GMRA slaps GM for latest salary pension actions
Who knew? Finally the General Motors Retiree Association (GMRA) came out swinging on behalf of the 118,000 salaried retirees of General Motors Corporation (NYSE: GM) in a major way for its decision to trash the retirement plan.
Now before you go boo-hoo on me, be apprised of the reasons. First, the end of the retirement program does more than just shift risk from GM onto an insurance company; mainly Prudential for those who do not take the lump sum. It is still a form of double jeopardy.
For example, the present retirement program is protected by the U.S government. However, the moment it is shifted to Prudential or to some other option, that guaranteed protection dies.
Is GM compensating retirees for that level of loss? No. According to GMRA, “By eliminating this large class of salaried retirees from the pension plan, you are abandoning the hard-earned benefit of an ERISA-protected pension promised to thousands upon thousands of GM retirees in return for their commitment and loyalty. This surpasses basic unfairness; indeed, it is sheer irresponsibility and greed.”
For the record, salaried retirees are being offered two choices: a lump sum or a movement to Prudential which is a group annuity. According to GMRA, “in either case GM wins and retirees lose. Taking a lump sum places the retirees plan assets at risk in the financial marketplace while reducing GM's liabilities and temporarily props up the company balance sheet.”
Those not eligible for the lump sum offer and all others not offered the choice must accept a third-party annuity and suffer the loss of both the protection of ERISA and the PBGC, as well as GM's commitment to fund the plan, not to mention any hope for a cost-of-living adjustment. Frankly, I never trusted a COLA adjustment.
Yes, the boo-hoo comments will surely come at this one. However, there is a logical reason for the outrage. Fact is, GM has benefitted greatly from the pension plan, as the income statements have shown a positive cash flow. And while GM's action is legal, the GMRA Board maintains it is not morally and ethically right to break the promise to salaried retirees.

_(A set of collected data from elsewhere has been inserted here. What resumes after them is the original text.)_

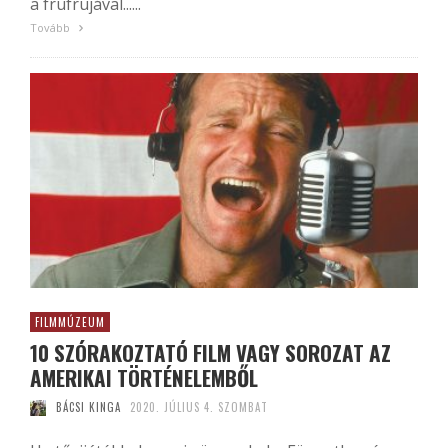
a frufrujával......
Tovább
FILMMÚZEUM
10 SZÓRAKOZTATÓ FILM VAGY SOROZAT AZ
AMERIKAI TÖRTÉNELEMBŐL
BÁCSI KINGA
2020. JÚLIUS 4. SZOMBAT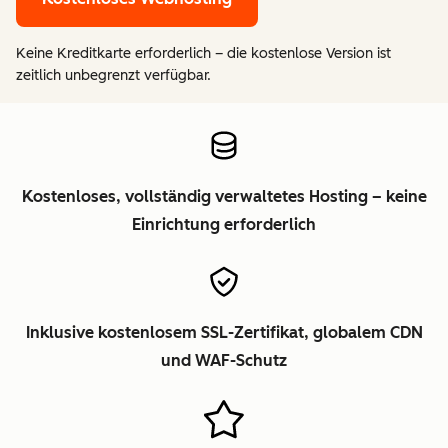
Keine Kreditkarte erforderlich – die kostenlose Version ist
zeitlich unbegrenzt verfügbar.
Kostenloses, vollständig verwaltetes Hosting – keine
Einrichtung erforderlich
Inklusive kostenlosem SSL-Zertifikat, globalem CDN
und WAF-Schutz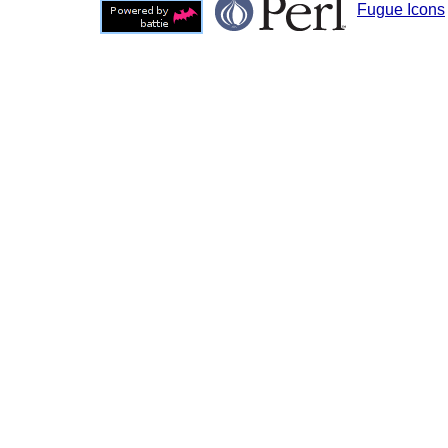
Fugue Icons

And to make matters worse, GM used $2.9 billion in pension assets to make lump sum restructuring severance payments during 2008 - and ended the year with a $12.4 billion deficit ($20 billion by PBGC calculations). That action put plan participants at great risk. Moreover, GM's raid on the pension fund resulted in such a dangerous degree of under-funding that in early 2009 the Executive Director of the PBGC wrote GM management, asking them to desist from reverting plan assets for fear that such action could trigger a plan termination.

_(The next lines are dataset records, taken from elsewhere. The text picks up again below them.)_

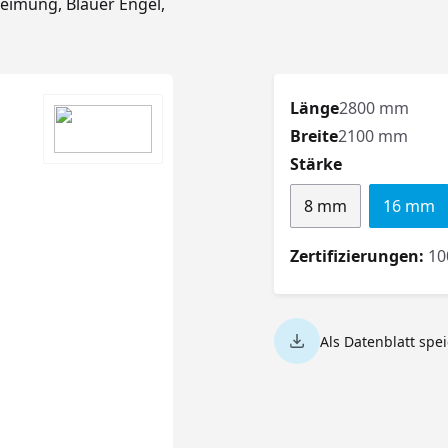
eimung, Blauer Engel,
Länge
2800 mm
Breite
2100 mm
auswählen
Stärke
8 mm
16 mm
Zertifizierungen:
10
Als Datenblatt spe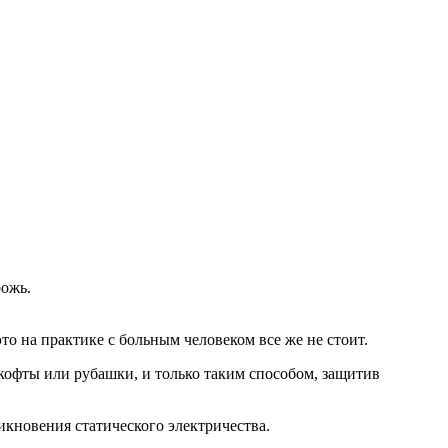
рожь.
то на практике с больным человеком все же не стоит.
 кофты или рубашки, и только таким способом, защитив
икновения статического электричества.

GMRA says that GM for many, many decades, was able to attract and retain the best talent pool of engineers and management staff with the ever-present promise and smiling assurance of deferred compensation by way of a federally-insured pension benefit, payable each year upon retirement. With that promise alone, GM benefitted greatly by the hard work from the most loyal employees any corporation could ever expect to have anywhere in the world.